*EXERCÍCIO:*
Reproduza sem nenhuma alteração o trecho dos registros que abre com a linha que contém "Alamat Kami" e fecha com a linha que contém "Putina i indijskog premijera Narendre Modija.", incluindo essas duas linhas.

*MATERIAL DA TAREFA:*
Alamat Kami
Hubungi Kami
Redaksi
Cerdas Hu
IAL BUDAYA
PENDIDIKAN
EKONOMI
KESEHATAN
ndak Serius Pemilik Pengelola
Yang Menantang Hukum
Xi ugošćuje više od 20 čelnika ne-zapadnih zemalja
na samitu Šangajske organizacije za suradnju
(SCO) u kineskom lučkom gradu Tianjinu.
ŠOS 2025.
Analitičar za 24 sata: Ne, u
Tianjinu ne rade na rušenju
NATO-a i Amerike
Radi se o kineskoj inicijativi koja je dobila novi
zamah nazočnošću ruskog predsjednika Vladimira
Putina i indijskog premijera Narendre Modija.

==

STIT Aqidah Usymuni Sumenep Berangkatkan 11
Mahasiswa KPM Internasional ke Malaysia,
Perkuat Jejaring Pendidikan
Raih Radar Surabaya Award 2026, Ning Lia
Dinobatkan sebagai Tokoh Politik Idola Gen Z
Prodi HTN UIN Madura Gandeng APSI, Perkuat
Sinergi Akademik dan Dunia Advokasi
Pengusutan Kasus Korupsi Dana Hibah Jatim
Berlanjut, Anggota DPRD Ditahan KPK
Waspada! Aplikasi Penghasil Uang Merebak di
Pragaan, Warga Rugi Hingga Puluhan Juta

*SOLUÇÃO DO PROBLEMA:*
Alamat Kami
Hubungi Kami
Redaksi
Cerdas Hu
IAL BUDAYA
PENDIDIKAN
EKONOMI
KESEHATAN
ndak Serius Pemilik Pengelola
Yang Menantang Hukum
Xi ugošćuje više od 20 čelnika ne-zapadnih zemalja
na samitu Šangajske organizacije za suradnju
(SCO) u kineskom lučkom gradu Tianjinu.
ŠOS 2025.
Analitičar za 24 sata: Ne, u
Tianjinu ne rade na rušenju
NATO-a i Amerike
Radi se o kineskoj inicijativi koja je dobila novi
zamah nazočnošću ruskog predsjednika Vladimira
Putina i indijskog premijera Narendre Modija.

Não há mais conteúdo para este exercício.